Per Platone, si può parlare di sapere solo se il soggetto conoscente è in grado di disporre criticamente delle nozioni che possiede e di discuterle con gli altri. La sophia, in questo senso, funziona sempre come qualcosa di interpersonale e di sovrapersonale. Se un'idea è solo di qualcuno, non può essere un'idea per tutti: ma se un'idea non è per tutti, non è sapere. La scrittura, tuttavia, produce l'illusione che la vita del sapere sia trasferibile in oggetti che si possono nascondere sotto il mantello, come fa Fedro col discorso di Lisia, vendere e comprare. Occorre dunque chiedersi se sia possibile trar vantaggio della scrittura senza cadere nell'inganno della reificazione del sapere.

Link rilevanti

Maria Chiara Pievatolo. I libri e la città (Fedro 229b-230e).

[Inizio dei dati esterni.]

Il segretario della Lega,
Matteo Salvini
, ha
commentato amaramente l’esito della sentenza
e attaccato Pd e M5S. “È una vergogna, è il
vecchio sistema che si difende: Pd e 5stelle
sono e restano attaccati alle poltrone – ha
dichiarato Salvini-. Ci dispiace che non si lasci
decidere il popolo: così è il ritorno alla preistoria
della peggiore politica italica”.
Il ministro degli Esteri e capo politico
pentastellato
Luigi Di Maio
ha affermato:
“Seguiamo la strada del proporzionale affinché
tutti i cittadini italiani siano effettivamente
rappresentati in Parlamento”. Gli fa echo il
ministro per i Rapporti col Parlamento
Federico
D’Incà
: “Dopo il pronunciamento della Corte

Maria Chiara Pievatolo. Un caso fortunato (Fedro 262c-264e).

Platone. Fedro 274b-275c.



[3] La cultura egiziana, grazie alla scrittura geroglifica, poteva contare sui ricordi di una remota antichità. Platone adotta l'espediente egiziano quando vuole caricare le sue tesi dell'autorità di una tradizione immemorabile, che trascende quella, recente, della cultura greca. «Voi greci siete sempre bambini, e un greco vecchio non c'è» (Timeo, 22b).

[4] Una specie di dama o di backgammon.

[5] Platone sostiene (Resp. 601d ss.) il primato del sapere dell'utente sul sapere del produttore e il potere d indirizzo del primo sul secondo. Le idee, infatti, non vengono costruite o create, ma soltanto applicate. La storia delle idee è propriamente la storia delle loro applicazioni - sulle quali soltanto l'utente, che ne fa esperienza nella sua vita, può giudicare con cognizione di causa.